Recently when on a Jazzcast with the purpleandblues staff our editor Josh Haslam made the statement, and this is not an exact quote, think of how many games we lost in the first quarter last season.  I remember watching games and feeling that games were over very early sometimes but I wasn’t sure if that was a bad memory or if truthfully we lost a bunch of games in the first quarter.  I decided to run the numbers for every game last season by quarter to see if the Jazz were truly bad in the first quarter or if it’s some idea we made up in our heads because we wanted the young guys on the court.
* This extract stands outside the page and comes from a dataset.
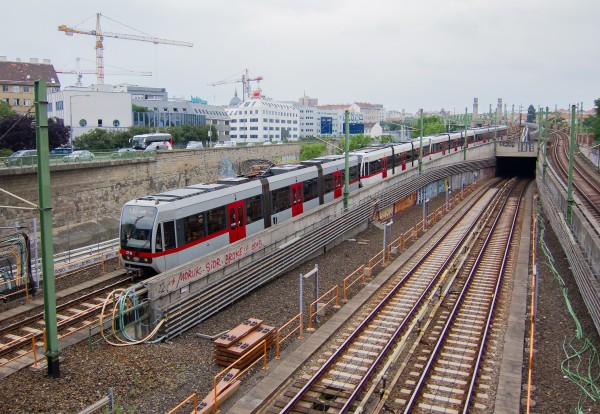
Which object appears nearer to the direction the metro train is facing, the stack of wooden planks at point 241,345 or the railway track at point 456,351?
the stack of wooden planks

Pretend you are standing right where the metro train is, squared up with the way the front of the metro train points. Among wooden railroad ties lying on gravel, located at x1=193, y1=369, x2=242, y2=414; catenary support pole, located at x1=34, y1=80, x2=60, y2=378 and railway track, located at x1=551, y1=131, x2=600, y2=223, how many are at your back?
1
The Jazz overall, despite having a winning record, were out scored by 24 points last season.  In the first quarter alone the Jazz were outscored by 75 points and were outscored by 102 points in the first quarter on the road.  The Jazz only won 32 first quarters all season long which means despite going 43-39 on the season they went 32-50 in the first quarter.  To me those numbers say a lot.  It says that the majority of teams in the NBA had a better starting line up then the 5 guys the Jazz started.  Starting Burks, Hayward, Favors and Kanter all season may not have fixed this problem and the number could still have been just as bad but knowing that the veteran players were putting up those kind of numbers then how much worse would the younger players really be?

Another number that really stands out is the 2nd quarter spread last season.  In the second quarter last season the Jazz outscored their opponents by 73 points, outscoring opponents by 130 points at home and opponents outscoring the Jazz by 57 points on the road.  The second quarter was primarily our bench against the opponents bench and as you can see the Jazz had a much better bench then most opponents.  The negative 57 points on the road against opponents also doesn’t surprise me at all as it seems the younger players don’t do as well on the road when they can’t feed off their home fans.  This is probably what we can expect a lot from this season since we have so much youth out there on the court.
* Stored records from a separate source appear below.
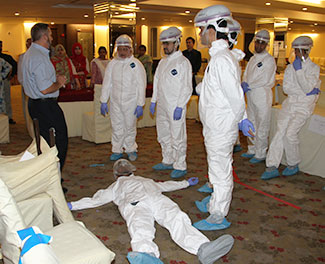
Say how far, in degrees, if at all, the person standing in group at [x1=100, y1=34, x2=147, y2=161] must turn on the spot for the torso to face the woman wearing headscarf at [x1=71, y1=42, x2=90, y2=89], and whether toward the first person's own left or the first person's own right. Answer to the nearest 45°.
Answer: approximately 180°

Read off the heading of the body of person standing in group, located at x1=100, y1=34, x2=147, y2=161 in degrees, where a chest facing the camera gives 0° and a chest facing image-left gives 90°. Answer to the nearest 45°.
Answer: approximately 0°

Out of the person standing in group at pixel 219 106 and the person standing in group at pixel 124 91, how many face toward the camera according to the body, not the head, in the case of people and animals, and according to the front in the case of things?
1

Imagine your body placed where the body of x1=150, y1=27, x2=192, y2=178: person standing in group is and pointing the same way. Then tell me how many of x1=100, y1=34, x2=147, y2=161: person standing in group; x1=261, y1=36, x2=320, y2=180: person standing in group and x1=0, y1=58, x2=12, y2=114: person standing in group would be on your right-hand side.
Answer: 2

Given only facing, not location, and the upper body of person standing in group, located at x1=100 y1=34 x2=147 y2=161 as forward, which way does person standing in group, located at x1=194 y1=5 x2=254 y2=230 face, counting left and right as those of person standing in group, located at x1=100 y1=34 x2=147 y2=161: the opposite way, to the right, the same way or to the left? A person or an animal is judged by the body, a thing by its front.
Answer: to the right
These numbers prove two points to me.  First, the Jazz starters were not keeping up with other teams and in a lot of games the Jazz had to fight back because we didn’t show up to start the game.  Second, our bench players were better than other players coming off the bench for other teams.  I’m not sure too many people can argue these two points with the numbers right there saying it all.  Yes the bench players who are now in the starting line up will be playing against starters now and not the opponents bench but our bench players were better than our opponents bench players.  Up to this season the bench players may not have been ready to take on a bigger role for this team but the numbers from last season show that this year they are.

Jazz on the Right Path to Success

The moves that were made this summer were without a doubt the right moves.  The immediate future for the Jazz may not be as good as it could have been if the Jazz stuck with the current makeup they had and playing veterans who were really good players but not all-stars.  They Jazz may have a worse record but we really don’t know that for sure until they get on the floor and start playing games.  It is possible that the Jazz could fight for an 8th seed in the Western Conference this season even after letting all of last years veterans walk.  The more likely scenario is the Jazz have a worse record, the younger players gain valuable experience playing together and the Jazz get a great draft pick in the loaded 2014 NBA Draft.  Either way the Jazz had a decision of staying mediocre for the next 5 or so years or taking a chance to become great.  Jazz fans need to trust in the management in charge of this team as this offseason shows that management is not okay with mediocrity.